In deze zaak gaat het om een geschil tussen [appellant], handelend onder de naam Huisartsenpraktijk [appellant], en [geïntimeerde] over een huurovereenkomst voor een huisartsenpraktijk. De appellant is in hoger beroep gekomen van een vonnis van de rechtbank Rotterdam, waarin de rechtbank de vorderingen van [geïntimeerde] grotendeels heeft toegewezen. De appellant betwist dat de huurruimte voldoet aan de geluidsisolatievereisten en heeft een beroep gedaan op opschorting van de huurbetalingsverplichting. De rechtbank heeft de vorderingen van [geïntimeerde] toegewezen, waaronder een boete voor het niet tijdig verstrekken van een bankgarantie, en de vorderingen in reconventie van [appellant] afgewezen.

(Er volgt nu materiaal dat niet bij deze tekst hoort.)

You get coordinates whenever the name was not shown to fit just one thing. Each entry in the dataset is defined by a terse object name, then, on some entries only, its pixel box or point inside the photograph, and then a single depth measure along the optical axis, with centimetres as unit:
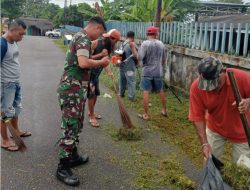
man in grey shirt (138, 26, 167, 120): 497
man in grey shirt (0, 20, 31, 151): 334
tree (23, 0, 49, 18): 6233
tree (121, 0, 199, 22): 1049
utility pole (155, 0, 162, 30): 753
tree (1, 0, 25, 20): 3858
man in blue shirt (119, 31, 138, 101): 577
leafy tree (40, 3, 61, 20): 5717
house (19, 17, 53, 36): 5020
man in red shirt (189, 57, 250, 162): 217
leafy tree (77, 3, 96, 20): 2475
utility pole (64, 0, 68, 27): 3232
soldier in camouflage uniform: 274
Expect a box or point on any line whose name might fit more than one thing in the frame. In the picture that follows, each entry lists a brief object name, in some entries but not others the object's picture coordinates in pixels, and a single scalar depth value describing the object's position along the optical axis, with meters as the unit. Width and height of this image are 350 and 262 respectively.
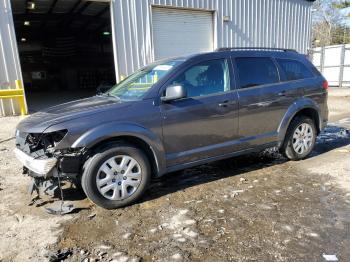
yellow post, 9.67
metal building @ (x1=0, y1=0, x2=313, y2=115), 9.73
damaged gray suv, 3.50
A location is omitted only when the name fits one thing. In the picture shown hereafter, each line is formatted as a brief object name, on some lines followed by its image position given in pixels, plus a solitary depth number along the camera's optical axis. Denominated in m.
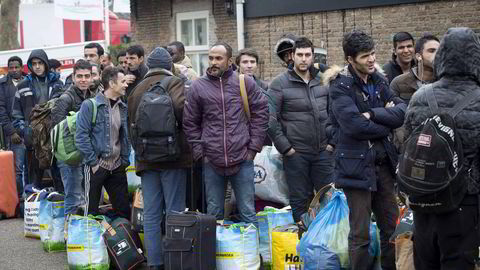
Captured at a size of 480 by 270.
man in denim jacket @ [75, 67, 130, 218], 7.41
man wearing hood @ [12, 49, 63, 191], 10.17
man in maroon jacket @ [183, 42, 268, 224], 6.54
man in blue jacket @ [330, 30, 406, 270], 5.61
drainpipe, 15.53
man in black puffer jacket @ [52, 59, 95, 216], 8.12
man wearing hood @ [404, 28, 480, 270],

In hoger beroep heeft het hof de grieven van [appellant] beoordeeld. Het hof oordeelt dat de rechtbank ten onrechte heeft geoordeeld dat de appellant moet meewerken aan de werkzaamheden van de deskundige, omdat [geïntimeerde] dit niet heeft gevorderd. Daarnaast heeft het hof geoordeeld dat de appellant onvoldoende heeft onderbouwd dat de gebrekkige geluidsisolatie hem in de uitoefening van zijn praktijk heeft belemmerd, waardoor de grief faalt. De vordering van [geïntimeerde] tot betaling van de Eneco-kosten is door het hof als voldoende onderbouwd beschouwd.
Het hof heeft de boete voor het niet tijdig verstrekken van de bankgarantie gematigd tot € 5.000,00, omdat de vordering te laat is ingediend en de schade niet voldoende is onderbouwd. Het hof heeft het vonnis van de rechtbank vernietigd voor wat betreft de boete, de veroordeling tot medewerking aan de werkzaamheden van de deskundige, en de proceskosten in conventie, en heeft de kosten van het deskundigenbericht voor rekening van [geïntimeerde] gesteld. Het hof heeft de proceskosten in hoger beroep gecompenseerd, zodat elke partij zijn eigen kosten draagt.